== Task objective ==
Your answer must be every line of the data that contains "содержание".

(Before-and-after change records)
§
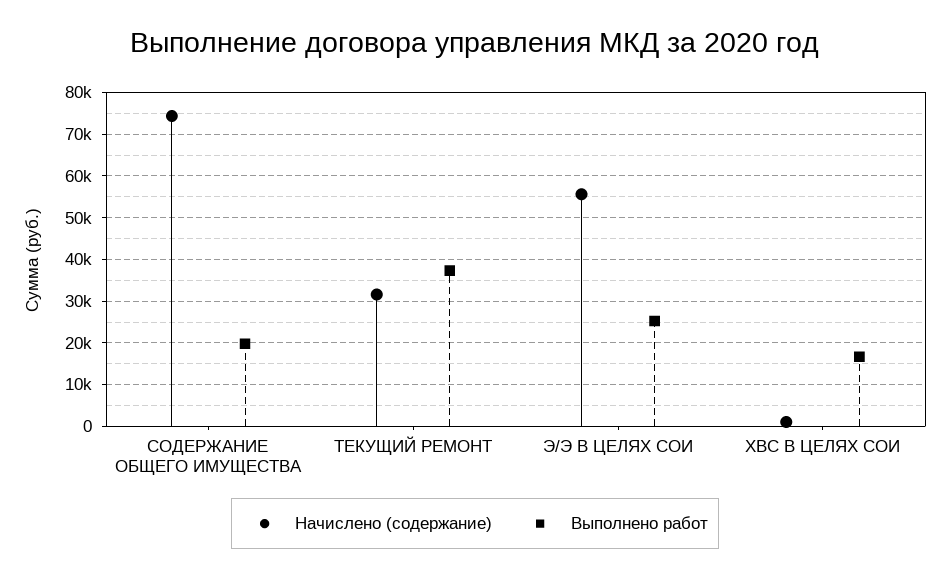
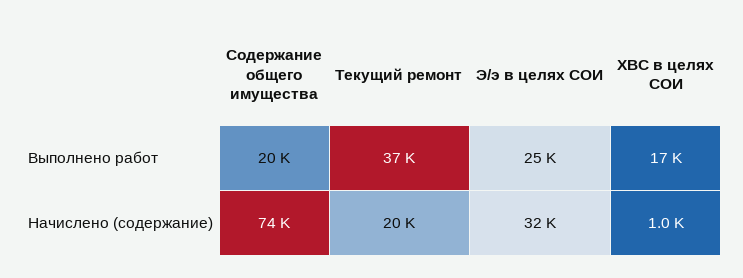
Начислено (содержание), ТЕКУЩИЙ РЕМОНТ: 32000 -> 20000
Начислено (содержание), Э/Э В ЦЕЛЯХ СОИ: 56000 -> 32000

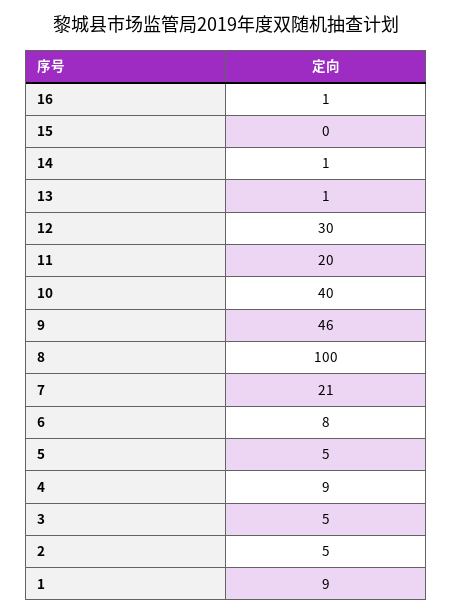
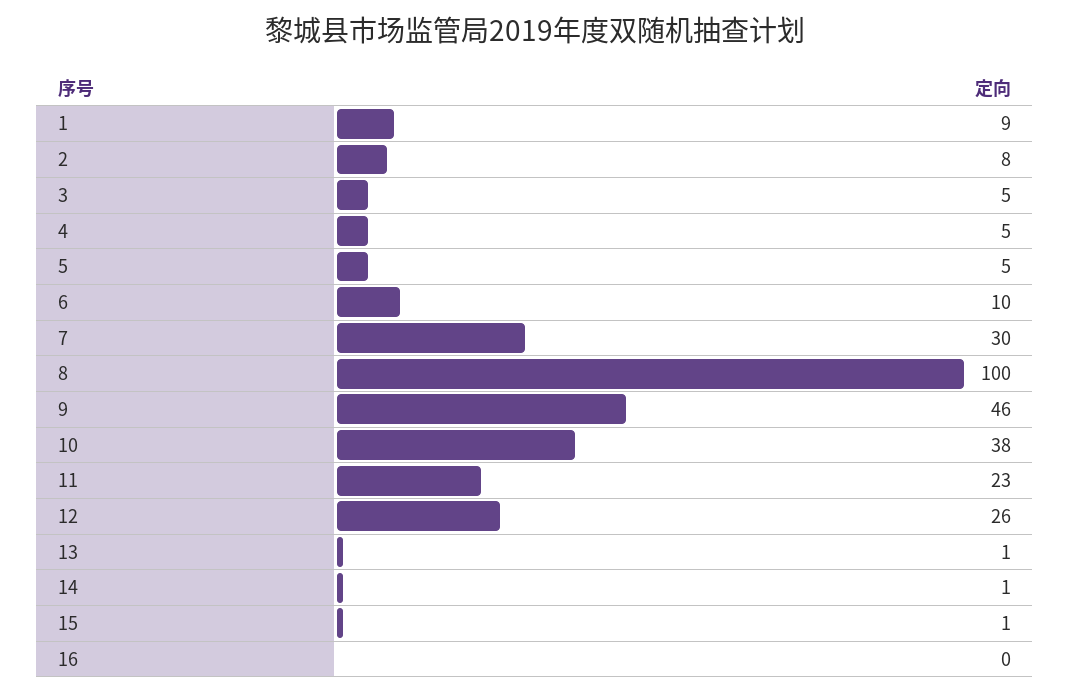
16: 1 -> 0
15: 0 -> 1
12: 30 -> 26
11: 20 -> 23
10: 40 -> 38
7: 21 -> 30
6: 8 -> 10
4: 9 -> 5
2: 5 -> 8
§
== Expected output ==
Начислено (содержание), ТЕКУЩИЙ РЕМОНТ: 32000 -> 20000
Начислено (содержание), Э/Э В ЦЕЛЯХ СОИ: 56000 -> 32000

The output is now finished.